All counterparties, whether qualifying or not, and CCPs will be required to ensure that the details of all their derivative transactions, whether concluded OTC or on an exchange, are reported to a registered EU trade repository or one that is established in a third country and recognised by ESMA. (If no such registered or recognised repository is available, the transaction must be reported to ESMA.) This "reporting obligation" will apply not only when a new transaction is entered into, but also when an existing transaction is modified or terminated. Reporting must take place no later than the first working day following the conclusion, modification or termination of a contract.

Authorities such as ESMA and national supervisors will have access to transaction data recorded by trade repositories. Trade repositories will also be required to publish aggregate positions by class of derivative.

CCPs and trade repositories

An EU CCP will be required to apply for authorisation to the relevant competent authority of the Member State where it is established. In deciding whether to grant authorisation, the home-state authority must consider the views of a "college", established, managed and chaired by it, whose members also include, among others, ESMA and the competent authorities of those Member States where the activities of the applicant CCP have a significant impact (as defined in EMIR).

Third-country CCPs may be recognised by ESMA. Once recognised they may provide clearing services to clearing members and trading venues within the EU.

EU trade repositories must register with ESMA; these registrations will cover the entire EU. ESMA may also recognise third-country trade repositories if certain conditions are fulfilled.

Exceptions and exemptions

Under EMIR, exceptions and exemptions are available for certain types of derivatives and counterparties. For instance, during the initial three years after EMIR's entry into force, the clearing obligation will not apply to derivatives hedging the investment risks directly relating to the financial solvency of pension funds. Intragroup transactions will also be exempted from the clearing obligation under certain conditions.

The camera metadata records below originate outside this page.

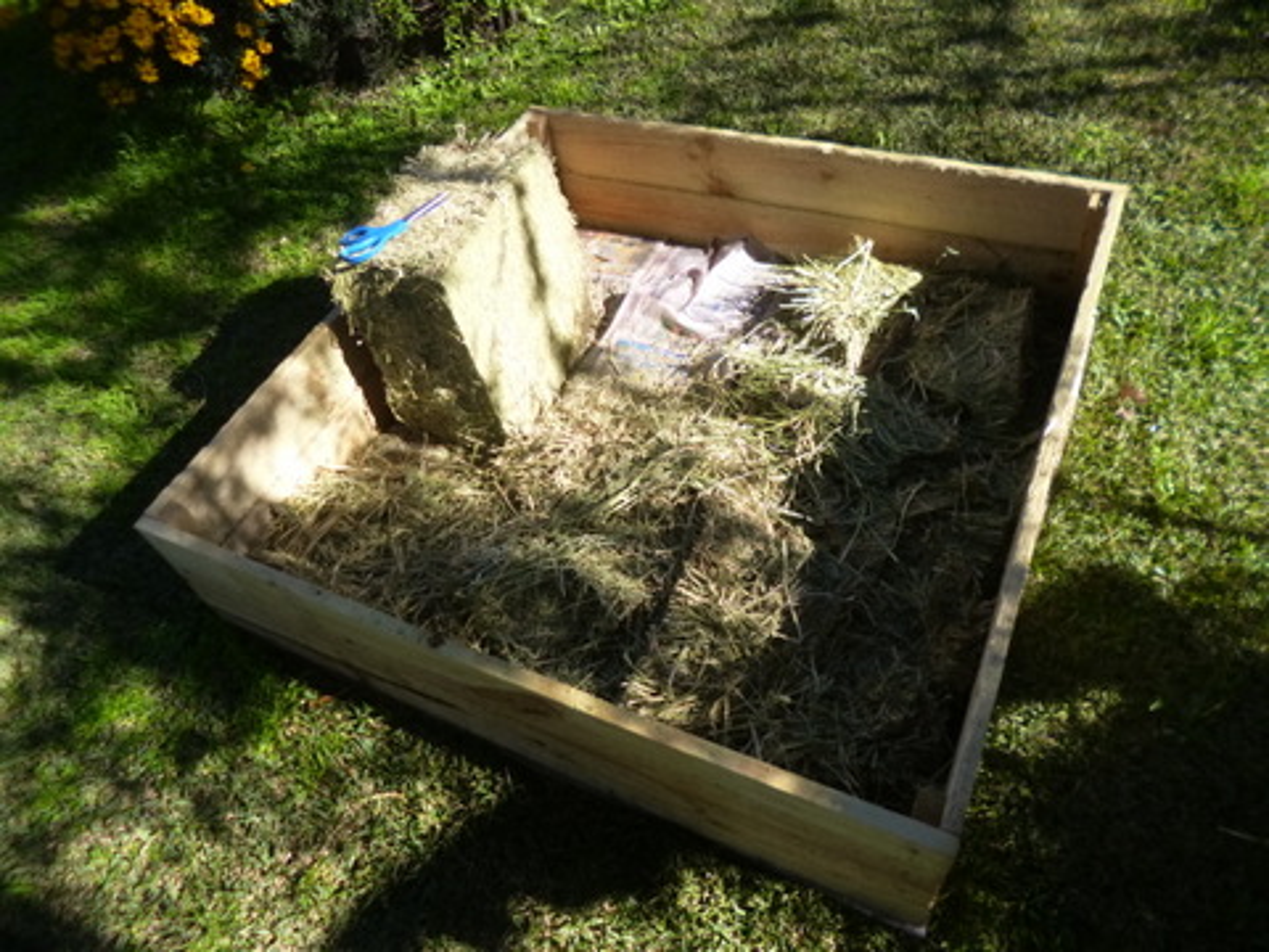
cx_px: 634
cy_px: 476
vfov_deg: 56.8
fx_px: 880
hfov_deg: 71.6
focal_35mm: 24
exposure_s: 1/500
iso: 160
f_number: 2.5
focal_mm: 4.3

Furthermore, as already noted above, derivative transactions of a non-financial counterparty that hedge risks relating to commercial or treasury financing activities of that counterparty are not included in calculating whether its derivative positions exceed the clearing thresholds. However, once a threshold is exceeded, all eligible OTC derivatives entered into by the relevant non-financial counterparty with other qualifying counterparties must be cleared through a CCP.

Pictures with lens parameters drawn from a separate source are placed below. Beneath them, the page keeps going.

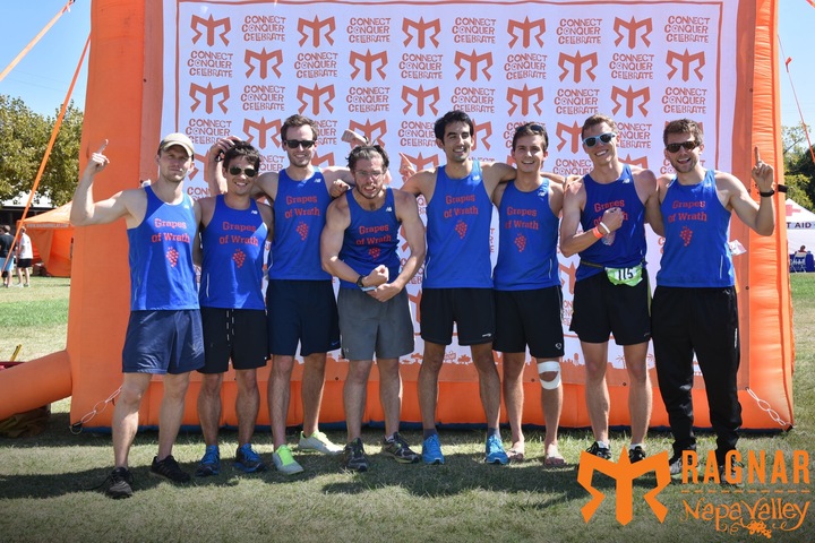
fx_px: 996
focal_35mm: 44
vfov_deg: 30.5
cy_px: 272
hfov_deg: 44.5
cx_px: 408
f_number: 11
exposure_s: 1/125
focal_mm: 44
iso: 200
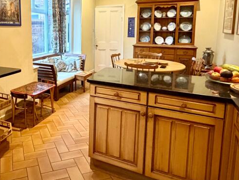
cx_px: 71
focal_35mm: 29
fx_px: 200
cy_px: 51
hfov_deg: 59.5
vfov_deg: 46.9
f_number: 2.2
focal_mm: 2.22
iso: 1000
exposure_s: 1/50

EMIR will enter into force on the twentieth day following that of its (forthcoming) publication in the Official Journal. As a regulation, EMIR will be directly applicable in all Member States and does not need to be implemented by them in their respective national laws. However, many rules, including the clearing and reporting obligations, will only become effective once the Commission has adopted delegated and implementing acts, including RTSs (regulatory technical standards) and ITSs (implementing technical standards). EMIR requires ESMA – and, in a limited number of cases, the other two European supervisory authorities (EBA and EIOPA) – to develop draft RTSs and ITSs and submit them to the Commission, in most cases by 30 September 2012. The Commission is expected to endorse those draft standards except in very restricted and extraordinary circumstances. On 25 June 2012 ESMA published an extensive consultation paper setting out the RTSs and ITSs which it is required to draft. On the basis of responses to the consultation paper (which must be submitted by 5 August 2012) ESMA will finalise the draft RTSs and ITSs and submit them to the Commission for endorsement. Market participants should be ready to comply with EMIR by the end of this year, although many of the detailed rules will probably only start to apply in the course of next year.

The content of this article is intended to provide a general guide to the subject matter. Specialist advice should be sought about your specific circumstances.